Zaman yazarı kendisini ihbar etti
Abone olZaman yazarı Ahmet Kurucan, Cemaat hakkında ‘suç işlemek amacıyla örgüt kurmak’ suçlamasıyla başlatılan soruşturmada adının geçmesine tepki gösterdi
Savcılığın cemaat soruşturmasında adı geçen isimlerden
Zaman gazetesi yazarı Ahmet Kurucan, kendisini ihbar
etti.
Fethullah Gülen hakkında “suç işlemek amacıyla örgüt kurmak, Türkiye Cumhuriyeti Hükümetini ortadan kaldırmaya ve görevini yapmasını engellemeye teşebbüs etme, özel hayatın gizliliğini ihlal, dini inanç ve duyguların istismarı suretiyle dolandırıcılık” suçlamasıyla İstanbul Cumhuriyet Savcılığının yürüttüğü soruşturma sürüyor.
GÜLEN'DEN ÖZEL DERS ALMAK SUÇ İSE
Dosyada adı 'molla' diye geçen cemaatçi yazar Kurucan, iddialara ve suçlamlara ateş püskürdü. "Kendimi ihbar ediyorum" başlıklı bügünkü yazısında tepkisini böyle dile getiriyor:
"Şimdi dikkat; eğer Fethullah Gülen’den özel ders almak
suç ise kendimi ihbar ediyorum, ben bu suçu işledim. Aslında
derinlemesine bir gözle bakacak olursanız bu ihbarı 1990’dan
verdiğim konferanslarda, yaptığım sohbetlerde yüzlerce defa
söyledim."
1985 Ankara İlahiyat Fakültesi 'nden mezun olur olmaz Gülen'den 3 yıl özel ders aldığını aktaran Kurucan, mesleki hayatını, yaptığı çalışmaları anlattı. Yazar iktidarı eleştirerek yazısını böyle tamamlıyor:
DİNDAR NESİL YETİŞTİRECEĞİZ DİYE
"Ne hissediyor, ne düşünüyorsunuz bilmiyorum ama ben ağlanacak halimize bu satırları yazarken sadece gülüyorum. Aylar önce bir yazıma başlık yaptığım gibi savrulmanın böylesi diyor ve kendi kendime lahavle çekiyorum.

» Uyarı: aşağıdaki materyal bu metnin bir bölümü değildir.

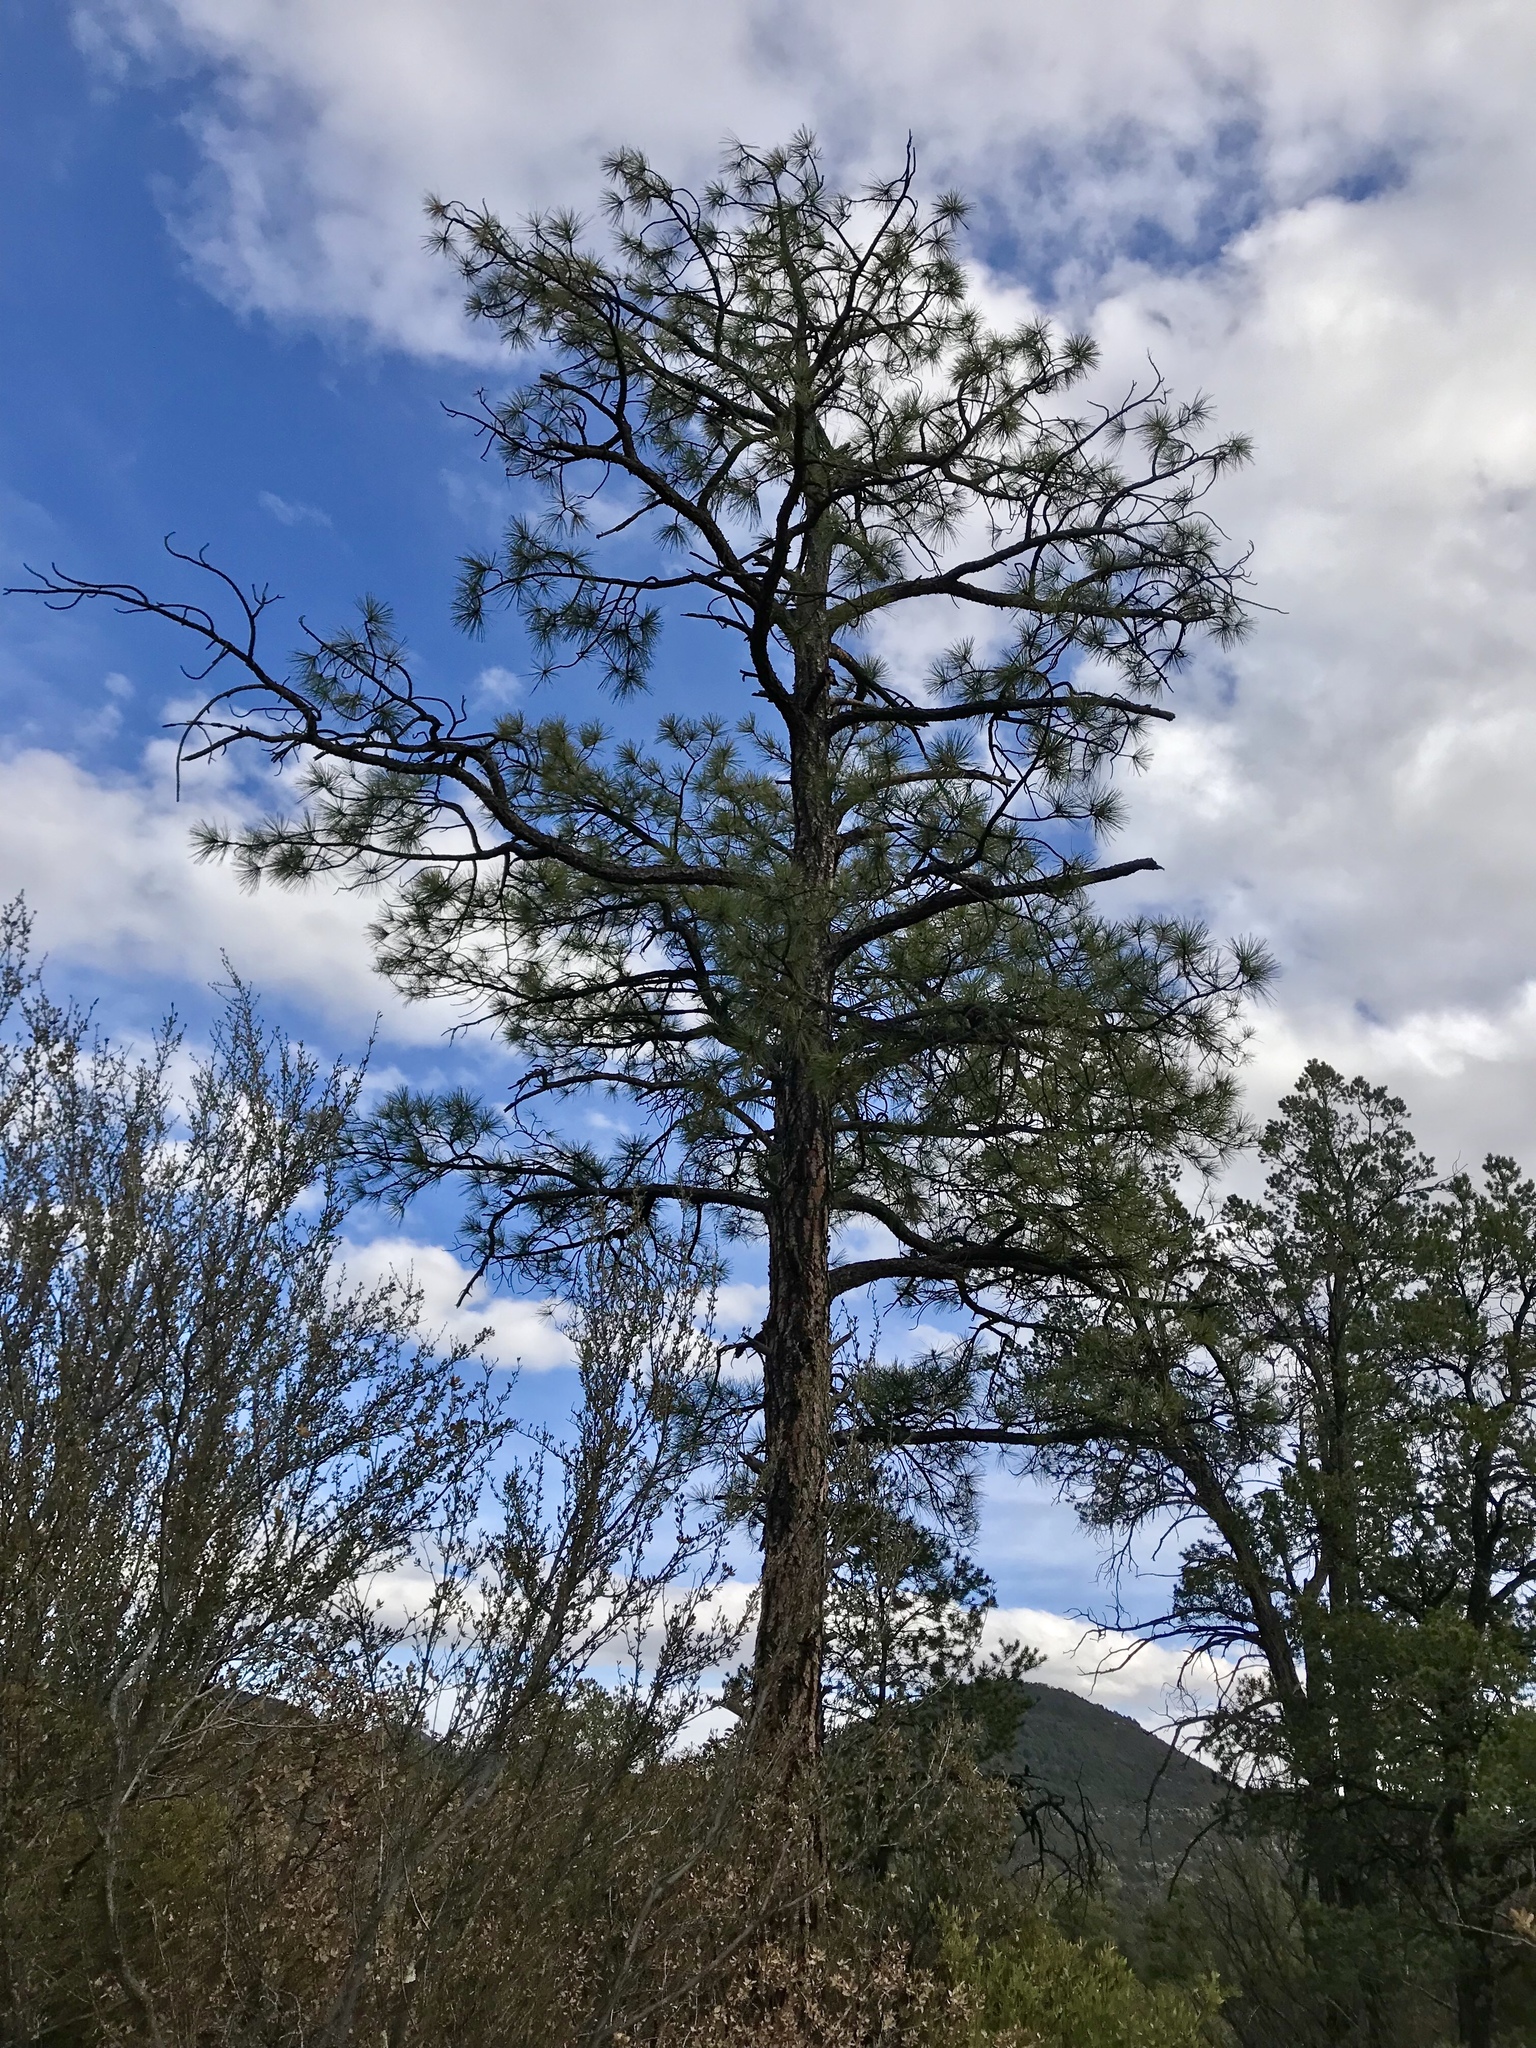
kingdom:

Dindar nesil yetiştireceğiz diye siyaset meydanlarını çınlatan, imam hatip liselerini orta eğitimin merkezine koyan, liselere siyer dersi koymakla övünen bir iktidarın İslami ilimleri bana göre master ve doktora dersi seviyesinde öğrenilmesini, öğretilmesini suç unsuru olarak göreceğinin emarelerini vermesi ne kadar da acı?
Sözü uzatmaya gerek yok. 5 yıllık ilahiyat tahsilim boyunca okuduğum ve öğrendiğimden çok daha fazlasını Hocaefendi’nin yanında okudum ve öğrendim. Eğer bu suç ise kendimi ihbar ediyorum, ben bu suçu işledim; hem de seve seve."
İSTANBUL CUMHURİYET SAVCILIĞININ YÜRÜTTÜĞÜ SORUŞTURMANIN ŞAŞIRTAN AYRINTILARI SONRAKİ SAYFADA
[PAGE]
SORUŞTURMANIN ŞU ANDAKİ TEK ŞÜPHELİSİ FETHULLAH GÜLEN
Cemaat hakkında ‘suç işlemek amacıyla örgüt kurmak’ suçlamasıyla
başlatılan soruşturmanın numarası 2014/39856. İstanbul Cumhuriyet
Savcılığının yürüttüğü soruşturmanın şu andaki tek şüphelisi
Fethullah Gülen. Dosya kapsamında şikayetçiler, tanıklar ve
itirafçıların bir kısmının ifadeleri alındı. Soruşturmada şu ana
kadar ifade veren isimlerden en dikkat çekicileri: Hüseyin Gülerce,
Hanefi Avcı, Latif Erdoğan ve Ahmet Sarıtaş
Fethullah Gülen hakkında “suç işlemek amacıyla örgüt kurmak,
Türkiye Cumhuriyeti Hükümetini ortadan kaldırmaya ve görevini
yapmasını engellemeye teşebbüs etme, özel hayatın gizliliğini
ihlal, dini inanç ve duyguların istismarı suretiyle dolandırıcılık”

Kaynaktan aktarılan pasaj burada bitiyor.